* _Dataset extract_
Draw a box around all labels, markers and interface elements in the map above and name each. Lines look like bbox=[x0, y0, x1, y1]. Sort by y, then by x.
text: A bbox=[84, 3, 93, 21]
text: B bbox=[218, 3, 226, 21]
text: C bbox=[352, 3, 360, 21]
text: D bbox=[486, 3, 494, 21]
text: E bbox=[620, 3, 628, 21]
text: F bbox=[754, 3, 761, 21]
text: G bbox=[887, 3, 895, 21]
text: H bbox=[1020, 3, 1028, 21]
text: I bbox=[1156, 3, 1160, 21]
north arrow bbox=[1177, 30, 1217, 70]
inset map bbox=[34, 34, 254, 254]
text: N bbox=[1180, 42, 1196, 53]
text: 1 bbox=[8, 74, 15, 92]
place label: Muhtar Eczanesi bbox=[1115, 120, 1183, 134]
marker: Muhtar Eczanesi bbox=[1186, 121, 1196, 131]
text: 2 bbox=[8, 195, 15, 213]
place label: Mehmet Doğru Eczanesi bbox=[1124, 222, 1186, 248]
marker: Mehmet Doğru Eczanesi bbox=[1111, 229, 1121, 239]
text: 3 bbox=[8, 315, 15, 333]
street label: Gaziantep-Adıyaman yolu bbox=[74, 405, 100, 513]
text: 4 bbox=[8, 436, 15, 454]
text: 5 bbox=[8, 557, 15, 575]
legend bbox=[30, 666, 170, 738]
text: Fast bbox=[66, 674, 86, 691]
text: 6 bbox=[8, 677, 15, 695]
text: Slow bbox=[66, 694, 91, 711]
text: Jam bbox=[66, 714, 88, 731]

* _What is required_
Looking at the entries above, state the number of lines that contain "Mehmet" and add nothing more.

* _Response for this exercise_
2